Por Felipe Resk e Tiago Queiroz, enviados especiais
Menos de 24 horas antes de se tornar uma das 11 vítimas da tragédia da creche Gente Inocente, a professora Heley de Abreu Silva Batista, de 43 anos, subiu a escadaria da Catedral do Sagrado Coração de Jesus, no centro de Janaúba, a 560 quilômetros ao norte de Belo Horizonte, para a reunião de crisma do filho mais velho. Na paróquia, conversou com Hélia Pereira, de 48, com quem trabalhou na década de 1990. “Comadre, cê tá rouca demais, não vai dar aula amanhã, não”, recomendou a amiga, que hoje é diretora do Serviço Escolar do município. “Só porque cê agora é chefe, tá querendo me ordenar”, respondeu, brincalhona. Na despedida, falou a sério: “Não falto, comadre. Preciso cuidar dos meus filhinhos”, sem saber que estava prestes a seguir à risca o significado de “professor”: aquele que professa.

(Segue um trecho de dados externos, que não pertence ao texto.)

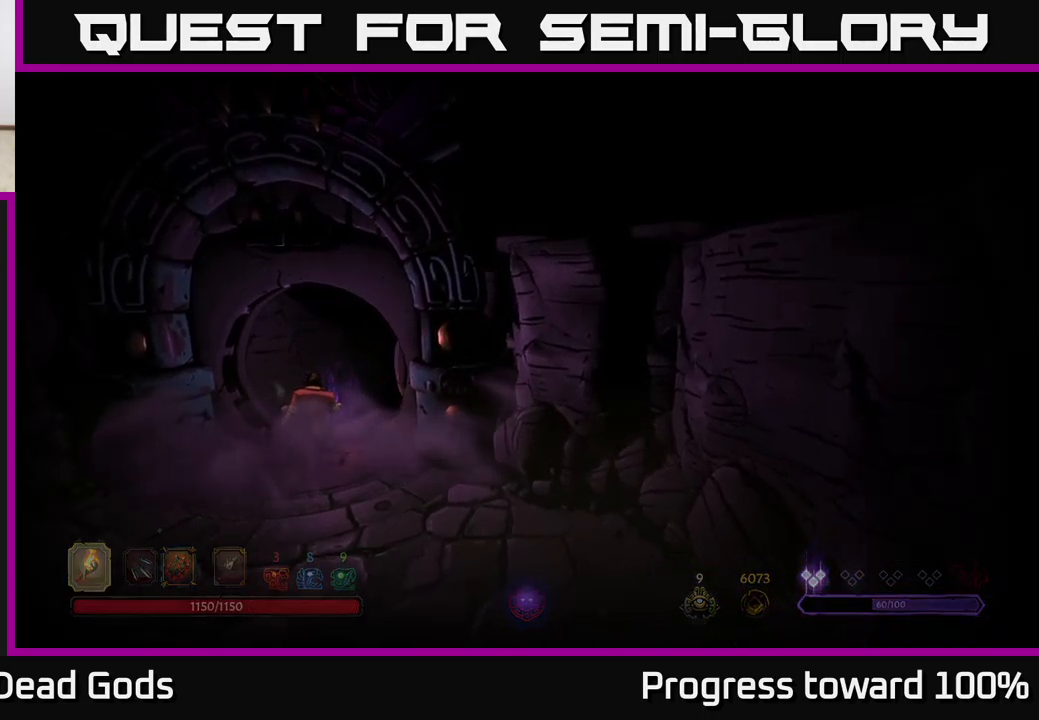
{"buttons": [], "left_stick": "center", "right_stick": "center", "events": []}
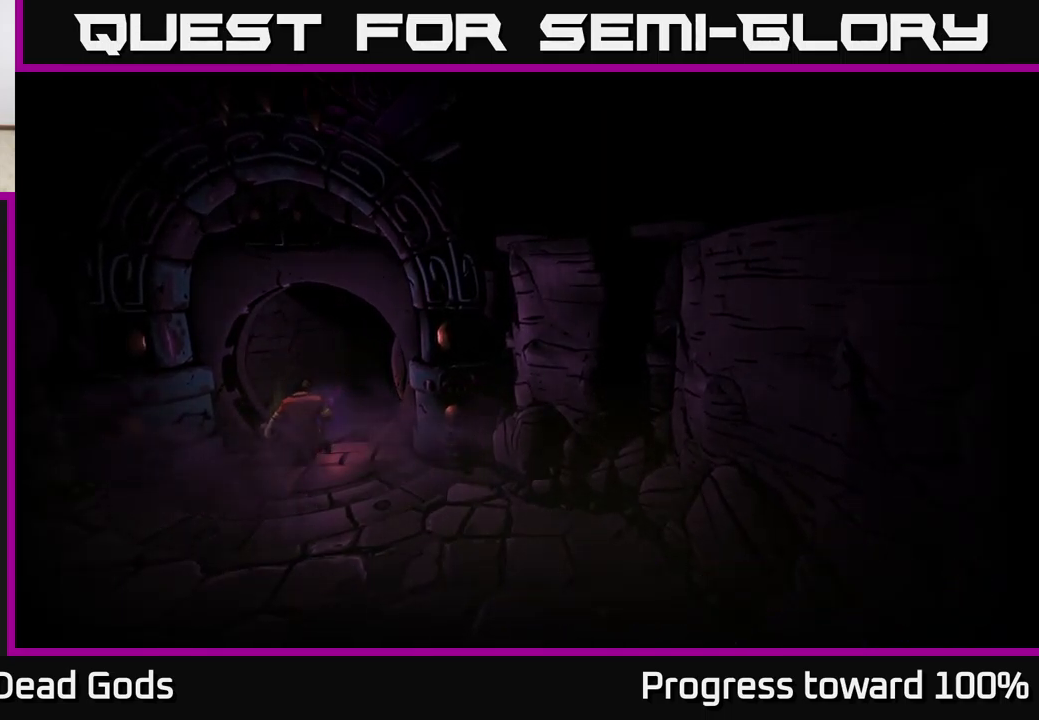
{"buttons": [], "left_stick": "center", "right_stick": "center", "events": []}
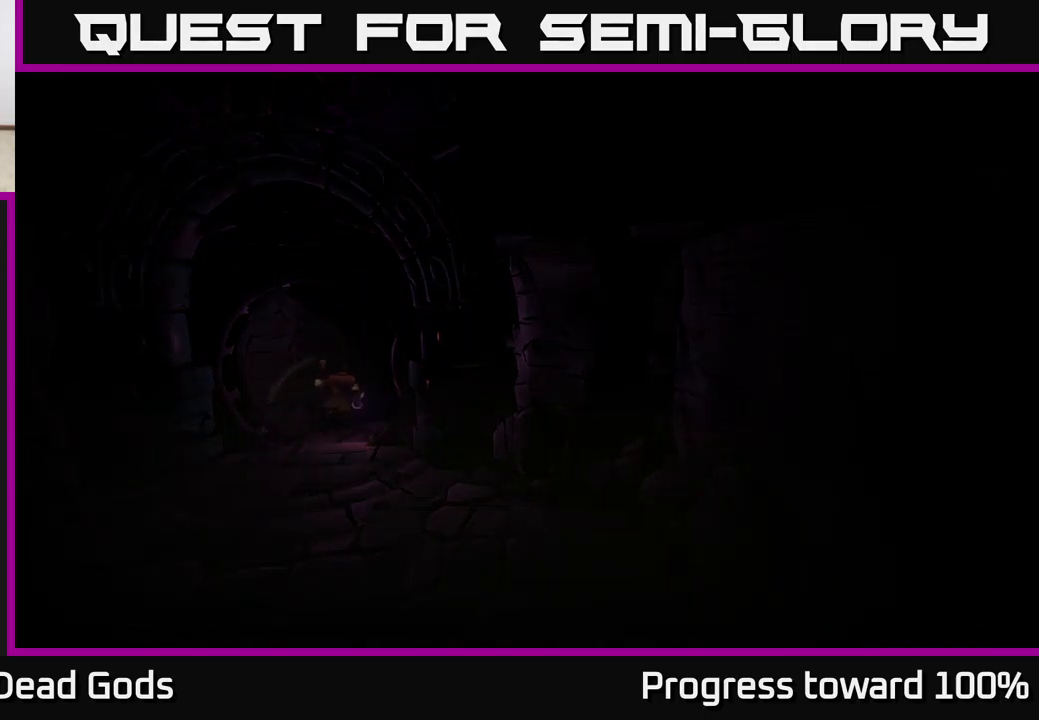
{"buttons": [], "left_stick": "center", "right_stick": "center", "events": []}
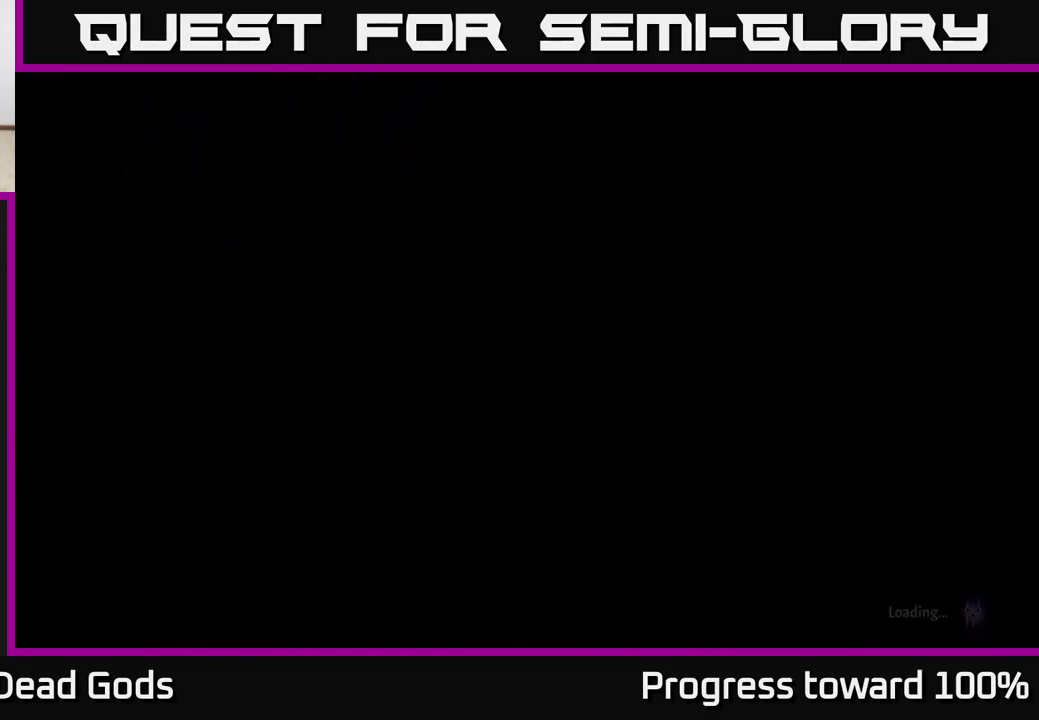
{"buttons": [], "left_stick": "center", "right_stick": "center", "events": []}
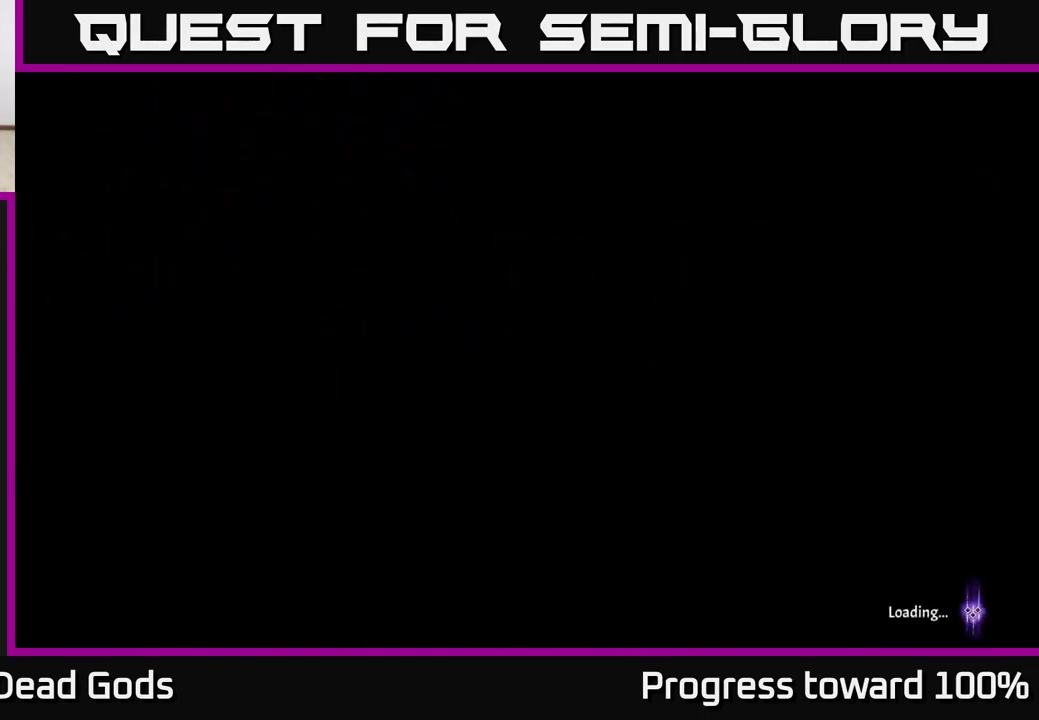
{"buttons": [], "left_stick": "center", "right_stick": "center", "events": []}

Moradora de Nova Porteirinha, vizinha de Janaúba, Heley cruzou bem cedo a ponte do Rio Gorutuba, na divisa entre as cidades, para estar às 7 horas na Gente Inocente, então uma escolinha com apenas 81 alunos matriculados, a maioria filho de lavradores, encravada no anonimato do sertão mineiro. Isso até o incêndio criminoso na quinta-feira retrasada, que destruiu as três salas de aula, queimou livros escolares e matou 9 crianças (a mais velha, de 5 anos), além da própria professora e do agressor, o vigia Damião Soares dos Santos, de 50 anos.

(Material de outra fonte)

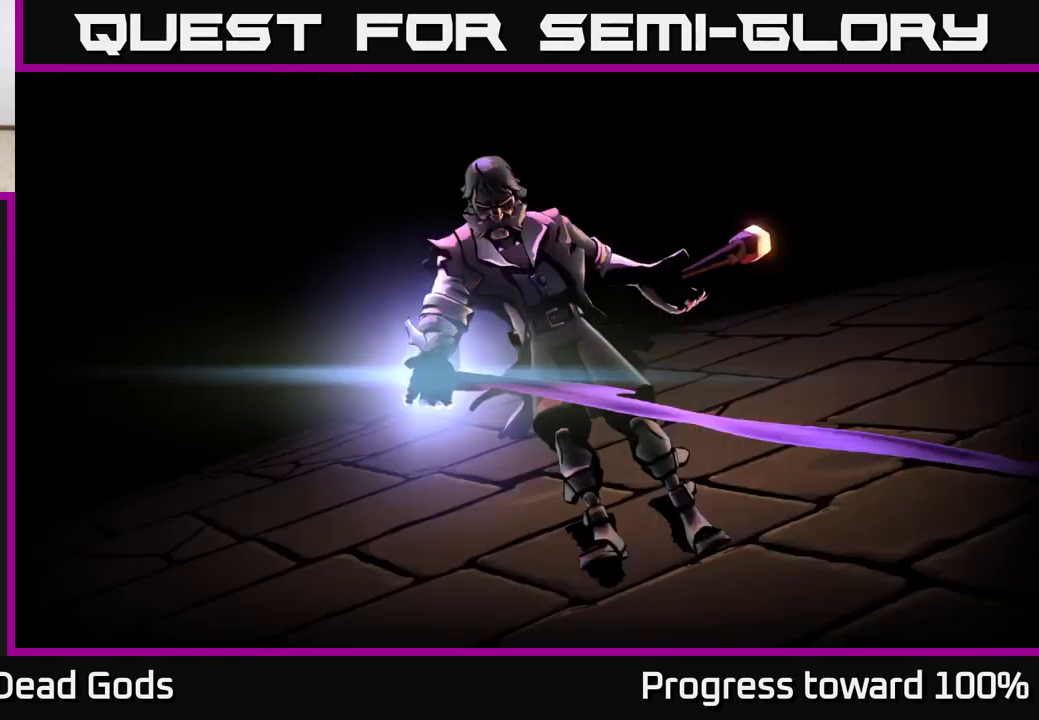
{"buttons": [], "left_stick": "up-right", "right_stick": "center", "events": [[334, "left_stick", "up-right"]]}
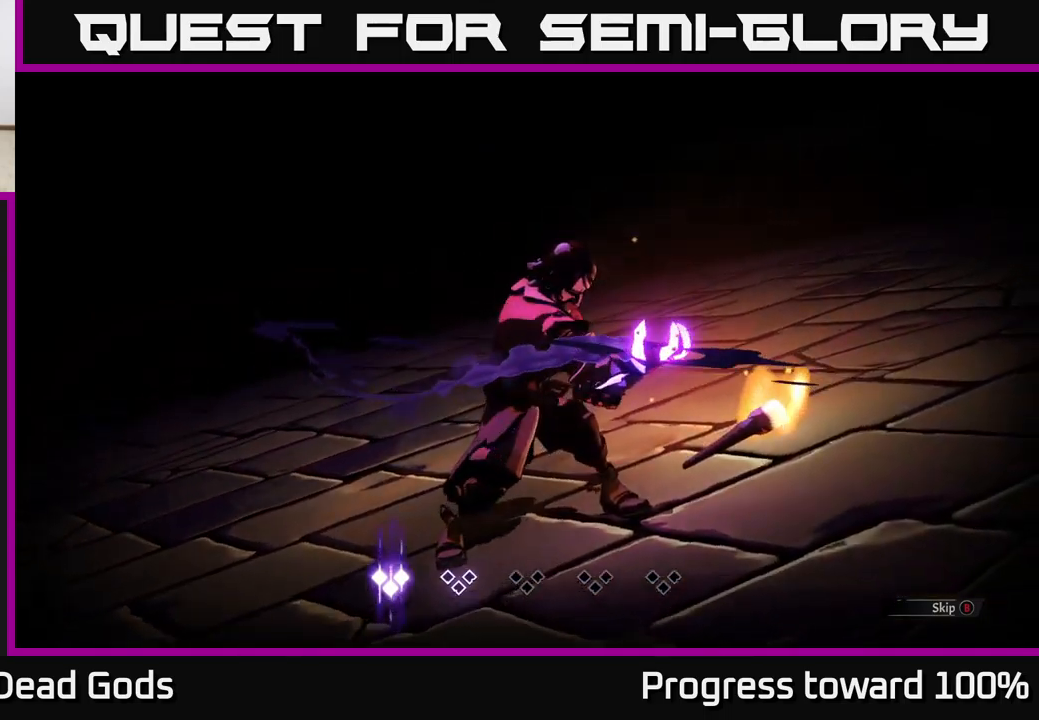
{"buttons": [], "left_stick": "center", "right_stick": "center", "events": [[100, "A", "down"], [100, "left_stick", "right"], [200, "left_stick", "center"], [233, "A", "up"]]}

Na manhã da segunda-feira passada, um veículo a serviço da prefeitura de Janaúba estacionou à sombra de uma figueira asiática, em frente à casa de Valda Terezinha Abreu Silva, de 66 anos, mãe da professora. Reunidos lá, os parentes receberam os objetos de Heley que foram resgatados do incêndio: a chave do carro, canetas coloridas, um estojo, uma bolsa esfarelada e metade de uma fotografia do marido Luiz Carlos Batista, de 49, com o filho Breno, de 15.
Em 1993, Batista fazia curso técnico de prótese dentária em Montes Claros, cidade polo da região norte de Minas, quando se apaixonou pela atendente da loja de material de construção do irmão. Na época, Heley era uma jovem de 19 anos. “Ela tinha um sorriso muito marcante”, disse o marido. O relacionamento começou depois de um convite para beber cerveja e terminou em um casamento com quatro filhos: Pablo, já falecido; além de Breno, Lívia, de 12, e o bebê Olavo, de apenas 1 ano e 2 meses.
Nascida em 12 de agosto de 1974, em Montes Claros, Heley mudou-se para Janaúba aos 10 anos, após o pai, o comerciante José Rodrigues da Silva, arrumar emprego em uma loja de móveis na cidade. Alfabetizada desde os 5, a professora estudou em escolas públicas e primeiro cursou Contabilidade para ajudar nos negócios da família. O sonho dela, no entanto, era ensinar as crianças da região a ler e escrever.
Inspiração
Professora aposentada, a tia Doralice de Abreu, de 65 anos, diz ter sido a maior inspiração de Heley. “Quando assumimos uma sala de aula, damos a vida pelos alunos, mas no sentido figurado. Ela deu, de fato”, afirmou. “A brincadeira de Heley, na infância, era ser professora. Ela calçava meus tamancos, vestia minha saia e saía catando lápis e caderno. As amiguinhas eram os alunos”, conta dona Valda sobre Heley, a mais velha dos três filhos. “Ela gostava tanto que até comprei um quadro de giz para a casa.”
Devota de Nossa Senhora de Aparecida, a família acendeu sete velas, uma por noite, em orações a Heley. Com cerca de 20 pessoas, os encontros ocorreram na casa de dona Valda, onde uma foto da professora decorava o terraço. “Veja quanto amor estava escondido, mas saiu para ajudar, irmão”, disse um dos presentes, antes de o grupo iniciar uma música do padre Fábio de Melo. “Incendeia minha alma! Incendeia minha alma, senhor!”